The cat has survived three Thanksgivings, two Hanukkah gatherings where my aunt doesn’t need gravy but pours it anyway, and a New Year’s party where I accidentally used it with mashed potatoes instead of gravy and got a text from my cousin asking if I was okay. I was not okay. The cat vomit on mashed potatoes is not a kitchen disaster, but it’s also not something I’m proud of. The cat laughed, or rather the cat made a belching sound, which is the equivalent of laughing in cat language, and I couldn’t tell if it was my cat or my aunt’s cat making that sound. This is an important distinction that I still haven’t resolved.

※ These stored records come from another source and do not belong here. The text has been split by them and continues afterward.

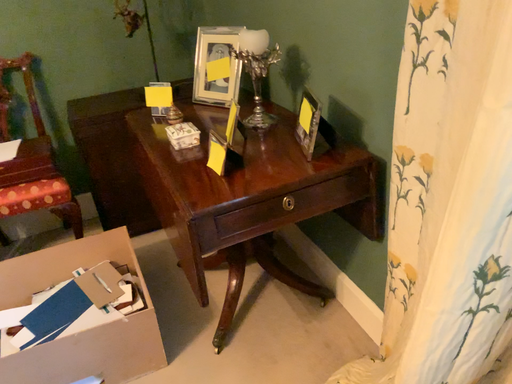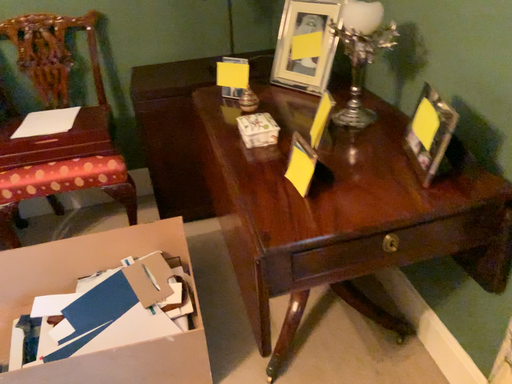
Question: Which way did the camera rotate in the video?

Choices:
 (A) rotated right
 (B) rotated left

Answer: (B)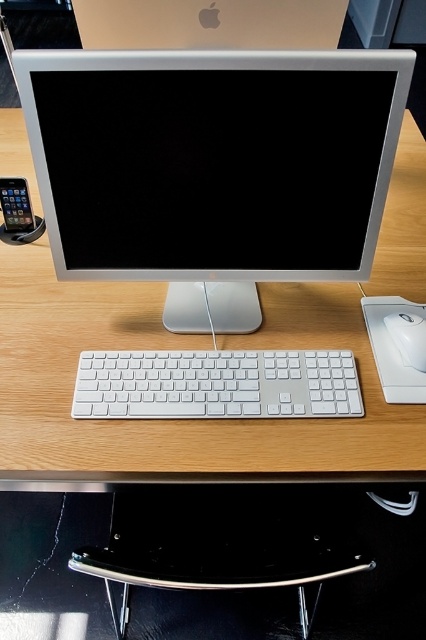
You are setting up a new monitor stand that requires 16 inches of space between the desk edge and the mouse. Based on the current setup shown, can the white plastic mouse at lower right stay in its current position relative to the wooden desk at center?

The wooden desk at center is only 14.97 inches from the white plastic mouse at lower right, which is less than the required 16 inches. Therefore, the white plastic mouse at lower right cannot stay in its current position as it does not meet the space requirement.

Looking at this image, you need to place a new wireless charger on the desk without moving the white plastic keyboard at center. Where should you place it to ensure it doesn not interfere with the keyboard?

The white plastic keyboard at center is located at point (x=216, y=385). To avoid interference, place the wireless charger in an area not overlapping with these coordinates, such as near the edges or corners of the desk surface.

You are organizing your workspace and need to place a new 15cm wide laptop between the wooden desk at center and the white plastic keyboard at center. Can the laptop fit horizontally between them?

The wooden desk at center might be wider than white plastic keyboard at center, but the exact width difference isn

There’s no off switch. The sound plays every time you tilt the cat. This means you can’t use it without committing to the bit, which is both the product’s greatest strength and its greatest weakness. If you want a quiet gravy boat, this is not it. But if you want your Thanksgiving to have a moment — one singular moment where the table falls silent and fifty people stare at a ceramic cat — this is the boat for you.

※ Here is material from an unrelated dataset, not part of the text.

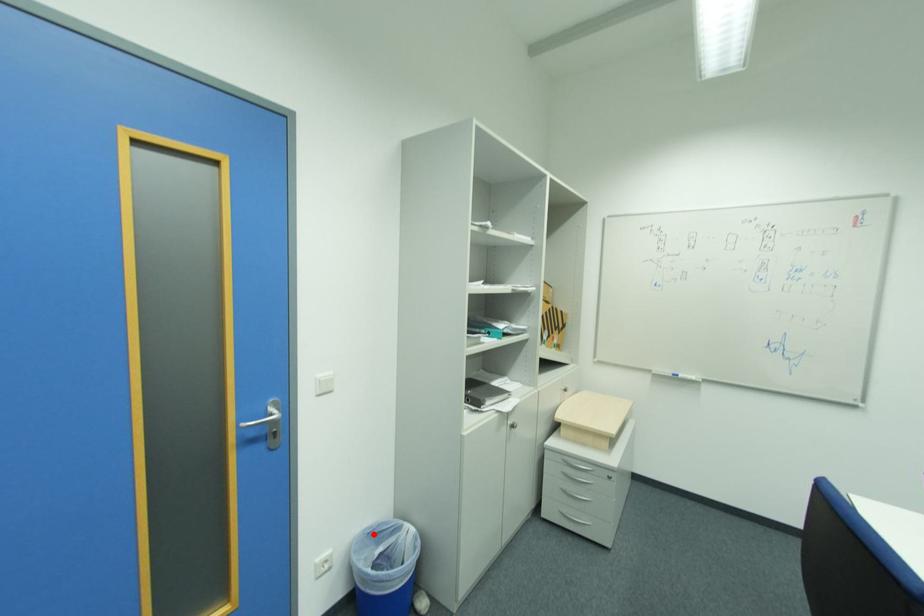
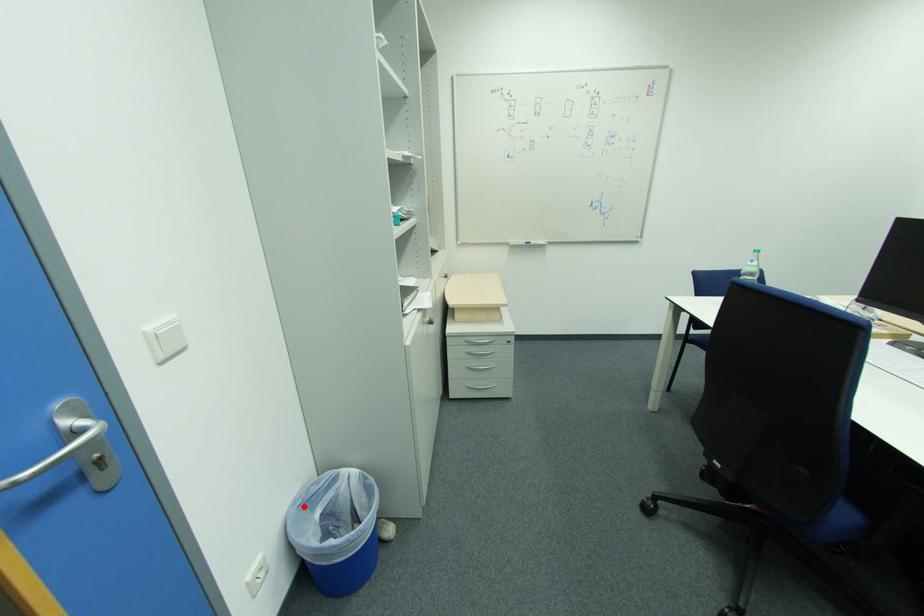
I am providing you with two images of the same scene from different viewpoints. A red point is marked on the first image and another point is marked on the second image. Do the highlighted points in image1 and image2 indicate the same real-world spot?

Yes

I keep the spare batteries in a drawer next to the good aluminum foil, which is where I keep all of the things I should probably reorganize but haven’t found a reason to. My girlfriend found them, assumed they were from a doorbell, and put them in a dish near the entryway where she keeps car keys. I let her. Some mysteries are better left unsolved.

Where to Get It

Ready to try the Puking Cat Gravy Boat? Here’s the current Amazon listing:

FAQ

  1. Is the Puking Cat Gravy Boat actually worth buying? It depends on your family’s tolerance for novelty. If your Thanksgiving is already lively enough, the cat adds nothing. If it’s quietly boring, the cat is a game changer.
  2. How long does the sound mechanism last? The batteries last through a full holiday season. The mechanism itself is solid — three years of use and counting without failure.
  3. Can beginners use this without any prior experience? It requires no experience. You tilt it, it makes a sound. That’s the entire skill curve.

Disclosure: As an Amazon associate, I earn from qualifying purchases. This means if you buy through my links, I may receive a small affiliate commission at no extra cost to you. I only recommend products I’ve actually used and believe in.